Given information START

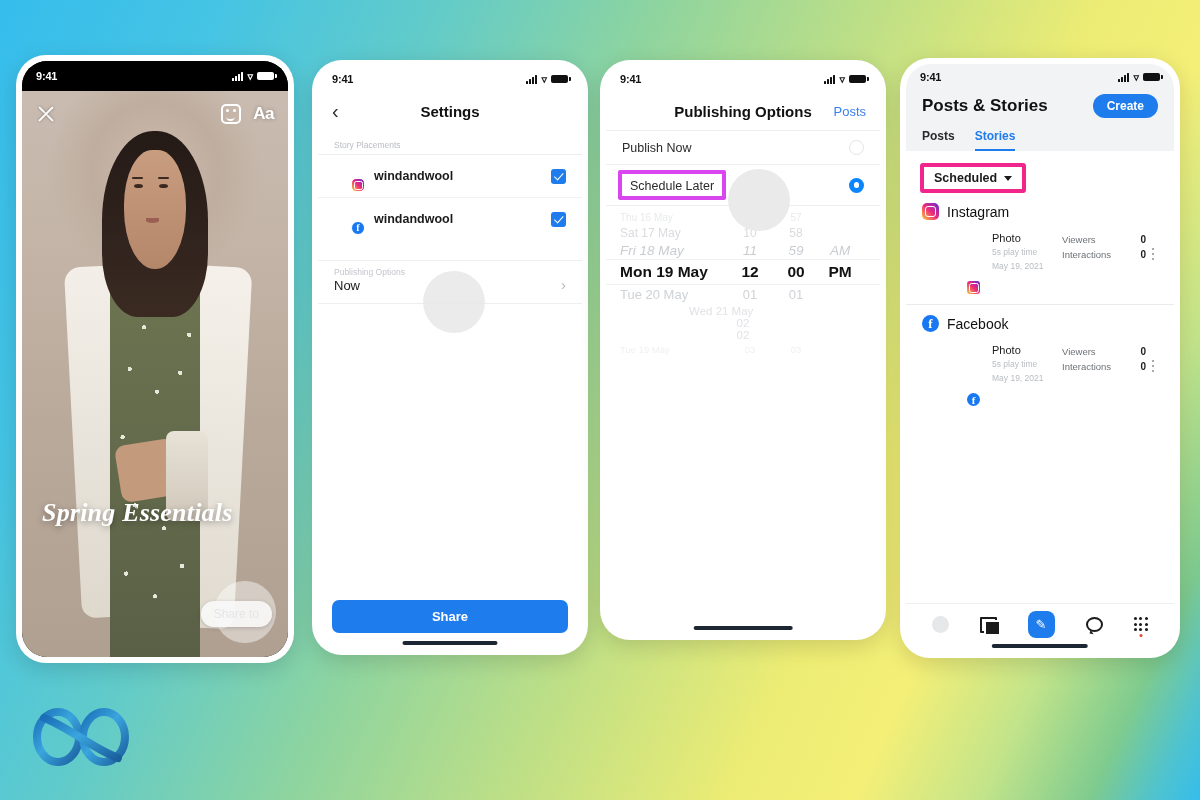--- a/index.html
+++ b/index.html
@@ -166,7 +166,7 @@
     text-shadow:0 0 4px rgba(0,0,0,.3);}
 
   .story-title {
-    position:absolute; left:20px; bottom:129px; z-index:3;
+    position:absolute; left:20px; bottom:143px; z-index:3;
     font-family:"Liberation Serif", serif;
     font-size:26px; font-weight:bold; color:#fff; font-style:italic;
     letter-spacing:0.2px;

Given information END

# [What to work on]
Give back, unchanged, the line that holds "left:20px; bottom:143px; z-index:3;" along with all lines after it through the last line above.

# [Solved exercise]
+    position:absolute; left:20px; bottom:143px; z-index:3;
     font-family:"Liberation Serif", serif;
     font-size:26px; font-weight:bold; color:#fff; font-style:italic;
     letter-spacing:0.2px;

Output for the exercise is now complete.